**ISTRUZIONI DEL COMPITO:**
Trascrivi dal testo sul test PSA e la giuria popolare tutto ciò che va da "Se tutti questi" giù fino a "certezza della patologia.".

**TESTO DELLA PAGINA:**
■ ■ ■ ■

Se tutti questi test si mantengono positivi, si può procedere con la biopsia, come ultimo stadio, prima di attaccare il cancro della prostata. «Il problema – aggiunge Roccio – sono i costi. Il Servizio sanitario nazionale non rimborsa questi ulteriori test e quindi si rischia di procedere con la cura senza avere la certezza della patologia.
I medici dovrebbero avere il tempo di spiegare queste cose al paziente e scegliere la diagnosi e la terapia più adatta, che non è sempre la chirurgia, ma ci sono anche la radioterapia e la cura ormonale. Aspettiamo che il ministero decida di diffondere l’iter diagnostico, come per gli altri tumori, in modo da rendere univoca la diagnosi del tumore alla prostata».
L’IDEA
Ma come è nata l’idea di una giuria popolare in temi medici? Tutto è cominciato nel dicembre 2012 all’interno del progetto Partecipasalute del Mario Negri con l’obiettivo di favorire lo sviluppo di strumenti e metodi di coinvolgimento dei cittadini, attraverso la sperimentazione del modello delle “Giuria popolari”. L’idea alla base del progetto è che le decisioni sugli interventi medici che hanno natura collettiva e ricadute sulla comunità, oltre che sui singoli, debbano essere condivise con i cittadini. In questo progetto, alla “Giuria dei cittadini” è stato chiesto di rispondere alla domanda: Il Servizio Sanitario deve sconsigliare o consigliare il PSA come test di screening individuale per il tumore della prostata in uomini di 55-69anni? L’uso del PSA come test di screening individuale o spontaneo è infatti un tema dibattuto in letteratura scientifica e nella pratica clinica, con ricadute collettive. E la “Giuria di cittadini” riunita a Modena il 15 giugno 2013 ha deliberato che il Servizio sanitario deve sconsigliare il PSA come test di screening individuale per il tumore della prostata in uomini di 55-69 anni.

■ ■ ■ ■

**Elenchi di oggetti con coordinate in pixel:**
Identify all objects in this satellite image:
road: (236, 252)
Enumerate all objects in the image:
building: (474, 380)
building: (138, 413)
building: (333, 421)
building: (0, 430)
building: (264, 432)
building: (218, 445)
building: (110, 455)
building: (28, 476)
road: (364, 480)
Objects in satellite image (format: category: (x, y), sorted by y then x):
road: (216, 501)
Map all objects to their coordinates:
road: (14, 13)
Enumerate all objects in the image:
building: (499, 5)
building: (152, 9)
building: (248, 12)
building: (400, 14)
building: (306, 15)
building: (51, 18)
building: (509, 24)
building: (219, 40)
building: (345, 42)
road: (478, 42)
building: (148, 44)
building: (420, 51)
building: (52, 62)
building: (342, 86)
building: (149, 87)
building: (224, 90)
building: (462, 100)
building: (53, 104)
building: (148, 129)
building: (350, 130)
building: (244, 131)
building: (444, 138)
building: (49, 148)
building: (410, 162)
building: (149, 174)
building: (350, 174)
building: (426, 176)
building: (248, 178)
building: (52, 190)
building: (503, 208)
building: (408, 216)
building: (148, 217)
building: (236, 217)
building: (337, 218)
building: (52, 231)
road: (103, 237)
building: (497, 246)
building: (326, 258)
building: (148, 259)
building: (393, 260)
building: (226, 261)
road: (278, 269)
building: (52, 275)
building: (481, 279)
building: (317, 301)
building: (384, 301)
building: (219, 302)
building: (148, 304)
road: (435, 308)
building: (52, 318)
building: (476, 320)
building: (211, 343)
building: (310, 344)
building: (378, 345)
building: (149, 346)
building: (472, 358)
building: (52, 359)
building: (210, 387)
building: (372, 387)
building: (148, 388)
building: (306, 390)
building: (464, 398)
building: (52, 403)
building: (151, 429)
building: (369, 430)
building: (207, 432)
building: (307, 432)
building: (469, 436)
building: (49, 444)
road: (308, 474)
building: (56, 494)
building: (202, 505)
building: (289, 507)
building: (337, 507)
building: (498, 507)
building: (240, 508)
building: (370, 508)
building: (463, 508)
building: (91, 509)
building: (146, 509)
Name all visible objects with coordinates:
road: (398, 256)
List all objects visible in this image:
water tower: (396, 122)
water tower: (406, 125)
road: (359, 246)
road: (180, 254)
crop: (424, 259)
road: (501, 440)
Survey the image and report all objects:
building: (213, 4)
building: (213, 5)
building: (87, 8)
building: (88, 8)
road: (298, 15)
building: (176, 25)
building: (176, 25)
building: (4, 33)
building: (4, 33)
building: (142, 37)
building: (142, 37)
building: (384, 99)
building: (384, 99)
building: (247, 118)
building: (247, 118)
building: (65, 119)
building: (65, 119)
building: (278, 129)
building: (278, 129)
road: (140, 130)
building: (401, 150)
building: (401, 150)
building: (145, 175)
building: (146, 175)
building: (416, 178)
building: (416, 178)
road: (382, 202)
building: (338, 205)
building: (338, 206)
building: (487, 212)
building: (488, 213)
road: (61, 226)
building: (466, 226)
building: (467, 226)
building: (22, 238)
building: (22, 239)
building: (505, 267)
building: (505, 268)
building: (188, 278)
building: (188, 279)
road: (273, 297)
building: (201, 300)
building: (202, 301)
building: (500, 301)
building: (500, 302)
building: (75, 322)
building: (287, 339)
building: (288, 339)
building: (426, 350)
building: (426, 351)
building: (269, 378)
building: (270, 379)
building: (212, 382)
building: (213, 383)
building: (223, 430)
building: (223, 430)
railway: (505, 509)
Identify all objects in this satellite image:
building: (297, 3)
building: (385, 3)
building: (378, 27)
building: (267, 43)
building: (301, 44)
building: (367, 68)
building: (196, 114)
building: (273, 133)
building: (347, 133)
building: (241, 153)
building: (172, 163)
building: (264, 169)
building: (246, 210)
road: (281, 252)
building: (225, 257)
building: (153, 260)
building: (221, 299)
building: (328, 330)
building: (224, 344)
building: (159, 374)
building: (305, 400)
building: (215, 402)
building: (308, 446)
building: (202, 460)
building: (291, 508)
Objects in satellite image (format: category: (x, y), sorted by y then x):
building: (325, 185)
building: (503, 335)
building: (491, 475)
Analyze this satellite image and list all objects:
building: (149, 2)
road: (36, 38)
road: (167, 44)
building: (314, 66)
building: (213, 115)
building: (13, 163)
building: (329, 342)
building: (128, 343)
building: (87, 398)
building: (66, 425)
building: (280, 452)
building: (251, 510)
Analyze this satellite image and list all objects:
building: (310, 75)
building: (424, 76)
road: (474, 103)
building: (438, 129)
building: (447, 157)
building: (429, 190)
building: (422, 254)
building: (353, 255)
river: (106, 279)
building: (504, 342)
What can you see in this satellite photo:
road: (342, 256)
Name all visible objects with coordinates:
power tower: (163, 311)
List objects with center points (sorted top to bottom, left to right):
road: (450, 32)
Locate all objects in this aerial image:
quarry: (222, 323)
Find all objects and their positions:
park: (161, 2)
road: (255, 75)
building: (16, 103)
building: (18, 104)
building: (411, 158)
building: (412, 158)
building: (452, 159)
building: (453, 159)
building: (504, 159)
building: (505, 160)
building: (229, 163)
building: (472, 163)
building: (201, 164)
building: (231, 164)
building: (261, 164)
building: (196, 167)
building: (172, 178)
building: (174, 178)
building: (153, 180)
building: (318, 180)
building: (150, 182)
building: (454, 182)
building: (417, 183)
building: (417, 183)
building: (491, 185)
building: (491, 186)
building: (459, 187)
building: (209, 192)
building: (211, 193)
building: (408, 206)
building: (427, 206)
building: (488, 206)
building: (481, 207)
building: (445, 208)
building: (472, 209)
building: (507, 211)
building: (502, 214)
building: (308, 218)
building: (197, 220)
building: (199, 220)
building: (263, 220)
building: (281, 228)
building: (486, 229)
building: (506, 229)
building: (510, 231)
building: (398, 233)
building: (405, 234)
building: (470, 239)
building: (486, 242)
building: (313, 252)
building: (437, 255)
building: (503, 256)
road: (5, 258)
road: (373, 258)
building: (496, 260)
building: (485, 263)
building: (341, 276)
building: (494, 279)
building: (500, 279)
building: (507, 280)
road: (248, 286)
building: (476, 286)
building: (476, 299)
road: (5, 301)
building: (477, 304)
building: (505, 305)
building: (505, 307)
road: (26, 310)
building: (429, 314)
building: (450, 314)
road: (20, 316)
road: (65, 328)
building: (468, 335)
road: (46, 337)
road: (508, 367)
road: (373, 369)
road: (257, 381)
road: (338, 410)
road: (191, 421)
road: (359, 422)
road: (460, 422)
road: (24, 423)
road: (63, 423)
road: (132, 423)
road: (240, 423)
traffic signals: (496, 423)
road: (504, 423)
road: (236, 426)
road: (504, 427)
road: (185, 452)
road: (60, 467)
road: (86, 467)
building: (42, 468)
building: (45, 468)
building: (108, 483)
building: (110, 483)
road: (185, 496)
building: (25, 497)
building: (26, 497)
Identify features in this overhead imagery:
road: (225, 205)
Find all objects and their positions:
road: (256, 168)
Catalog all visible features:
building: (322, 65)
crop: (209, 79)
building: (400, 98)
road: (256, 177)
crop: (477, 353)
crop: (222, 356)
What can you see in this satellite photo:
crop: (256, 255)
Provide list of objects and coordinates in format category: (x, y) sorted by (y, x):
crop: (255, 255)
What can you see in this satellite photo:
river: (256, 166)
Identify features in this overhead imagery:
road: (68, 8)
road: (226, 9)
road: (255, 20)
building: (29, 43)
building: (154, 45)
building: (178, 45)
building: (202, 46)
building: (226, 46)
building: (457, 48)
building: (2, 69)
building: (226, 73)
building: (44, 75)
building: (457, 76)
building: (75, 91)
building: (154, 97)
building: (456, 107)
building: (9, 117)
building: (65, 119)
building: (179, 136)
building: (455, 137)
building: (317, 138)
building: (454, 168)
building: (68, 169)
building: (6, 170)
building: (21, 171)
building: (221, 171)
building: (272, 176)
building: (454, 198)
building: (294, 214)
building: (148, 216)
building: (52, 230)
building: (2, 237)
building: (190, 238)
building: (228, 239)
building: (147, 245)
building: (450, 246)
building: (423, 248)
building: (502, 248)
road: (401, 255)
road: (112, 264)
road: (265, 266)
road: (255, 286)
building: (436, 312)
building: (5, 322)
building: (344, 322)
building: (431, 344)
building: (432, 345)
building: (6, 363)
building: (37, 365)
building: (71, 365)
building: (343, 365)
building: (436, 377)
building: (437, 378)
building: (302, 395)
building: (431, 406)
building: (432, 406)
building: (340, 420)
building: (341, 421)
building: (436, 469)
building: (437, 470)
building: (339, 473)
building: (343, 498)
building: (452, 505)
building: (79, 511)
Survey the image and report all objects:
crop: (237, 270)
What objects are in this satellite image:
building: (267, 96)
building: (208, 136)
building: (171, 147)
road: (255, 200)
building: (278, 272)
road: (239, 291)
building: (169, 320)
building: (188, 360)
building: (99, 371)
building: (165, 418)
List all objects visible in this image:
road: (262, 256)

■ ■ ■ ■

**RISPOSTA AL COMPITO:**
Se tutti questi test si mantengono positivi, si può procedere con la biopsia, come ultimo stadio, prima di attaccare il cancro della prostata. «Il problema – aggiunge Roccio – sono i costi. Il Servizio sanitario nazionale non rimborsa questi ulteriori test e quindi si rischia di procedere con la cura senza avere la certezza della patologia.